Different CNI implementations handle NetworkPolicy enforcement differently. The table below compares the enforcement mechanisms for common CNIs used in AI clusters.

CNI	Enforcement Mechanism	Default Deny Support	Notes
Cilium	eBPF / iptables	Yes	High performance; supports L7 policies
Calico	iptables / eBPF	Yes	Widely supported; robust policy engine
Kube-Proxy (Standard)	iptables	No	Does not enforce NetworkPolicy
AWS VPC CNI	Security Groups	Limited	Requires node-level security groups

Cilium and Calico are the primary choices for enforcing these policies in production. AWS VPC CNI requires additional configuration to map Kubernetes NetworkPolicy to AWS Security Groups. Kube-Proxy alone does not enforce NetworkPolicy.

Verifying isolation

Testing isolation requires a pod that attempts to connect to a target that should be blocked. The kubectl run command can launch a temporary pod to verify connectivity.

To test ingress isolation, run a pod in tenant-b and attempt to connect to a service in tenant-a.

kubectl run test-pod --image=busybox --rm -it --namespace=tenant-b -- sh

Inside the pod, attempt to curl the service in tenant-a.

wget -q --spider http://tenant-a-service:8080

If the NetworkPolicy is enforced, the connection will time out or be refused. If the connection succeeds, the policy is not enforced. This test must be run from a pod outside the target namespace.

To test egress isolation, run a pod in tenant-a and attempt to connect to an external IP.

kubectl run test-pod --image=busybox --rm -it --namespace=tenant-a -- sh

Inside the pod, attempt to curl an external service.

wget -q --spider http://8.8.8.8

If the egress policy is enforced, the connection will time out. If the policy allows only specific egress, the external IP should fail.

Failure modes

The most common failure mode is DNS resolution breaking after applying default-deny egress. The kube-dns service is in kube-system, which is outside the tenant namespace. A policy that denies egress without allowing kube-system will cause every pod in the tenant to fail to resolve service names. This manifests as CNAME lookup failures in application logs. The fix is to add the allow-dns policy shown above.

Another failure mode is assuming egress is blocked by default. Kubernetes allows all egress unless a policy explicitly denies it. A team might apply an ingress-only default-deny policy and assume they are secure. An attacker or compromised pod in the tenant namespace can still exfiltrate data to external endpoints. This is not a configuration error in the policy but a misunderstanding of the Kubernetes default state.

CNI enforcement gaps are the third failure mode. If the cluster uses a CNI that does not support NetworkPolicy, the policies will apply without error but will not block traffic.
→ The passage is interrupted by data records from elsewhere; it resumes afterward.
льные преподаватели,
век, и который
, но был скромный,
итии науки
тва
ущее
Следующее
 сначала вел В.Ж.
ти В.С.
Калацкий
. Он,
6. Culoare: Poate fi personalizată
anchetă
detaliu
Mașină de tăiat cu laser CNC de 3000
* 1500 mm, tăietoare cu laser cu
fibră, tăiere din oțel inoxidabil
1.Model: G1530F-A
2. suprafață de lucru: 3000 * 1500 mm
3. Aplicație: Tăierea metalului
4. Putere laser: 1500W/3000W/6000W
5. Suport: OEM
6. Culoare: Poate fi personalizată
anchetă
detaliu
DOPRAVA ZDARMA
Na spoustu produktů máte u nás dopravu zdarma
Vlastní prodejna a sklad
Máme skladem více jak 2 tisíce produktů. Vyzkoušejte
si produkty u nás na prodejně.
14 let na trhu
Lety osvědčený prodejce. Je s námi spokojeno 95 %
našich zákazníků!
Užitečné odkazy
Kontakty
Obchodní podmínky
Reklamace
The kubectl get networkpolicy command will show the policy as active, but kubectl run tests will show connectivity. The operator must verify the CNI supports NetworkPolicy before relying on it for isolation.

Decision frame

The tradeoff is between zero-trust isolation and the operational cost of maintaining explicit allow-lists for every service.

The question the next time a tenant complains of connectivity issues is not ‘is the policy too strict.’ It is ‘did the policy allow DNS and the specific egress required for the workload.’ Default-deny egress breaks everything until the allow-list is complete. If the cluster has 20 tenants, the operational bill for maintaining 20 DNS policies and 20 egress allow-lists is high. The decision is whether to accept that cost for the security benefit of preventing lateral movement, or to rely on network segmentation at the node level instead.